What is needed:
Bring together every line in the data that includes "image".

Task material:
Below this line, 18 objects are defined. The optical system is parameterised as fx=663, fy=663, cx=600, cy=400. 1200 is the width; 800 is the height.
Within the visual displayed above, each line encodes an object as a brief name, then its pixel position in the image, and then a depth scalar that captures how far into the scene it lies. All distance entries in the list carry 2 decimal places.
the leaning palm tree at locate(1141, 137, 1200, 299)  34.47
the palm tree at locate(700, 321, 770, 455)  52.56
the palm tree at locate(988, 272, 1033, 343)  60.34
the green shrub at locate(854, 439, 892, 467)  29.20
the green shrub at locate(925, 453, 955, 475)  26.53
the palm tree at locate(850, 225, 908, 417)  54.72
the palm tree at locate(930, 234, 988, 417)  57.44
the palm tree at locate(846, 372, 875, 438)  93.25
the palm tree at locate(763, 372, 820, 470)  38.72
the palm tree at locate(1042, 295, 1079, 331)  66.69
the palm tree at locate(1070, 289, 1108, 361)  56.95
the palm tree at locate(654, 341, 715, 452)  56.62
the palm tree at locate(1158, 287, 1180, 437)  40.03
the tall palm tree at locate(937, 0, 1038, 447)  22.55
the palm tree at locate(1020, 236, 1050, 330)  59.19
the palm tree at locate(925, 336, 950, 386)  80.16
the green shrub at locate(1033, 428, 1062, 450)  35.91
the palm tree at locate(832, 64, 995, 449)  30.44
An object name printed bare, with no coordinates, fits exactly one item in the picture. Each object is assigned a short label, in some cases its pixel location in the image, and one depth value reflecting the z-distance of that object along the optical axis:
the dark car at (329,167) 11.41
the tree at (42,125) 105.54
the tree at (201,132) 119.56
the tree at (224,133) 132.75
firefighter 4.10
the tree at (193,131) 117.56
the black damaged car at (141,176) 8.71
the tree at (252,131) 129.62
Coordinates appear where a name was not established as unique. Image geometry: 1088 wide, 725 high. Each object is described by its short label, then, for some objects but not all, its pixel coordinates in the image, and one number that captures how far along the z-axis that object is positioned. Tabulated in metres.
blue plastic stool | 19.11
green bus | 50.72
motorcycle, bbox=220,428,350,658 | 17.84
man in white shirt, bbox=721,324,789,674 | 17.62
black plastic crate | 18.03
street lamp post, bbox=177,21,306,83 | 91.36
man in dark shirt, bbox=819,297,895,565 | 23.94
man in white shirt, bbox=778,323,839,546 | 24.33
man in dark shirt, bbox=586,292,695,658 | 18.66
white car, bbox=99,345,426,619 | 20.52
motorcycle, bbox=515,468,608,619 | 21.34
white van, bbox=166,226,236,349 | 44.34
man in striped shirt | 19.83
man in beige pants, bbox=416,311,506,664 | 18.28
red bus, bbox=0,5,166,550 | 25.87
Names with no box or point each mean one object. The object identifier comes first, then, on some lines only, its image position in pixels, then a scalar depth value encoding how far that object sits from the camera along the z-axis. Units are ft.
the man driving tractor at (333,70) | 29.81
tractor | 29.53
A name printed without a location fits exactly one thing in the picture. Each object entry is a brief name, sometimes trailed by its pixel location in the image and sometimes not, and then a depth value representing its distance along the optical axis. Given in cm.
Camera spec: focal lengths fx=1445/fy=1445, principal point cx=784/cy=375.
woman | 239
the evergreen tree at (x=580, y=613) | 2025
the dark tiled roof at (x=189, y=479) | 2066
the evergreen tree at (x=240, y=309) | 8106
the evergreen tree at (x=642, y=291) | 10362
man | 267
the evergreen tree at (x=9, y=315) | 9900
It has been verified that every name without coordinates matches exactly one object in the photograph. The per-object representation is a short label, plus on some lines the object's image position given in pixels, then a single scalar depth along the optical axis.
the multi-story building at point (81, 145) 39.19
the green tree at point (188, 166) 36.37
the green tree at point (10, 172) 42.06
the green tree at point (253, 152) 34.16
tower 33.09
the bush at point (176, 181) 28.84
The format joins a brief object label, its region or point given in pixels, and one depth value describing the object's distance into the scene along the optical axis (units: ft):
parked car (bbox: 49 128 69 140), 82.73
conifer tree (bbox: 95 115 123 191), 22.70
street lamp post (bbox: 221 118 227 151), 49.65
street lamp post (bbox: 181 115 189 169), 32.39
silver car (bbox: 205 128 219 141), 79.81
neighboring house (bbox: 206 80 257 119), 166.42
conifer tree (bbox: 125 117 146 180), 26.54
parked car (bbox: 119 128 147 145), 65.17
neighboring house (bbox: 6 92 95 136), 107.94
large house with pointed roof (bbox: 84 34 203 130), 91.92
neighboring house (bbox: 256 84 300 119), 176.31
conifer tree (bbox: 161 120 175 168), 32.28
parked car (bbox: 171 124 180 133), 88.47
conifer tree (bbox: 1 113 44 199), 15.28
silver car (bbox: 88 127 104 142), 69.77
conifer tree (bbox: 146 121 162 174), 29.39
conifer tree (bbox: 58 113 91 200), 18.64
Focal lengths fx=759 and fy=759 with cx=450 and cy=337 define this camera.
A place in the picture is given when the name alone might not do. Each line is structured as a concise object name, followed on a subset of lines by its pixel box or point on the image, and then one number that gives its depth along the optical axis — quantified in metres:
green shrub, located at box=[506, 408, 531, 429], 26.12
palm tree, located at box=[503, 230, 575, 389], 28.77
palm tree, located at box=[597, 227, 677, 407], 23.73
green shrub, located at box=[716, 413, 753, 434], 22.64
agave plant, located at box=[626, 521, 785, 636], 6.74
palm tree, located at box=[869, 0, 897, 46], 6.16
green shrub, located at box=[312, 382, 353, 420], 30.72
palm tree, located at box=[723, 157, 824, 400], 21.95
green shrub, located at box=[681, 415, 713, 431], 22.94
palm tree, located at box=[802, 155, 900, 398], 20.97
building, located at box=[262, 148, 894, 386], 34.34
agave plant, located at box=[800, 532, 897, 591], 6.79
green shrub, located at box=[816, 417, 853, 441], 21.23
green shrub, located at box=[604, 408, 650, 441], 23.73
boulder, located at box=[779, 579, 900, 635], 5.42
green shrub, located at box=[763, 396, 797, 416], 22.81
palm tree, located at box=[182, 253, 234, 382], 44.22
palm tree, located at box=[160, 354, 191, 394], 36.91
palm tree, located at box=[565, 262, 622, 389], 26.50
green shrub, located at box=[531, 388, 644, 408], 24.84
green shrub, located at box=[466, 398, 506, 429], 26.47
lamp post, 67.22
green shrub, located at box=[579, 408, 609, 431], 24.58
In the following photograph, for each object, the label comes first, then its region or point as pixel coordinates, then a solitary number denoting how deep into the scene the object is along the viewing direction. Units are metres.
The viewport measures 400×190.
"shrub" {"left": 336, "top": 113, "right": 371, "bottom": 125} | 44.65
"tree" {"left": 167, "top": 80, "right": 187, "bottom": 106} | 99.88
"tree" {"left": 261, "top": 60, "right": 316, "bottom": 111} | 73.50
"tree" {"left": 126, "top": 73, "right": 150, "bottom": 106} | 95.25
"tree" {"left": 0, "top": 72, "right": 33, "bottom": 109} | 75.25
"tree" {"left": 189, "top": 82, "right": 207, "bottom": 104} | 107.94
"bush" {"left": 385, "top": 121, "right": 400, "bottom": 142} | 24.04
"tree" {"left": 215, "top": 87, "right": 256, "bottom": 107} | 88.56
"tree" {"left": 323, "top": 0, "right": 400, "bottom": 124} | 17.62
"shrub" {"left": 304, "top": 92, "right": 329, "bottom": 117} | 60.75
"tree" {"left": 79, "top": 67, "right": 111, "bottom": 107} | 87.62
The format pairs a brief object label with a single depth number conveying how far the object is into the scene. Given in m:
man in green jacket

Response:
Within the visual displayed above, each line encodes an object as a brief name, then its pixel position in the image, and then a depth scalar that captures how far into the scene it lies. All distance entries in the list carry 2 decimal places.
An object name printed bare, with no coordinates, fits exactly one item in the picture. Each object is assigned a short label, in some cases its pixel location in the image, and one depth value reflecting the z-distance of that object along the optical axis:
Coordinates appear where a name was not established as unique. Image geometry: 1088 wide, 725 high. Each object is described by its short label, then, for some objects but not all, its pixel coordinates in the image, and one number that captures how far along the z-axis that object is positioned. Tabulated in metres.
Names with no box or point each mean one object. The object identifier comes first, then, on some lines only, its image position in pixels, then a scalar depth value encoding how far that object sits from the camera along the z-axis. Units are ft.
A name printed without a location fits exactly one thing in the picture. Each object entry is a brief name, sometimes trailed by its pixel location in the image and sometimes not, and then a depth value representing its distance along the optical axis. Given in cm.
It has been verified that every name without coordinates matches exactly one object in the photograph. The per-object representation is a short label, plus on some lines the object's image position given in pixels, then a single scalar depth along the optical axis.
A place in the picture is given when the name alone might not do. Each line is structured as a concise object name, followed on a subset of lines by its pixel box or point on the image, and then one number that gives its depth along the optical axis — quantified in metres:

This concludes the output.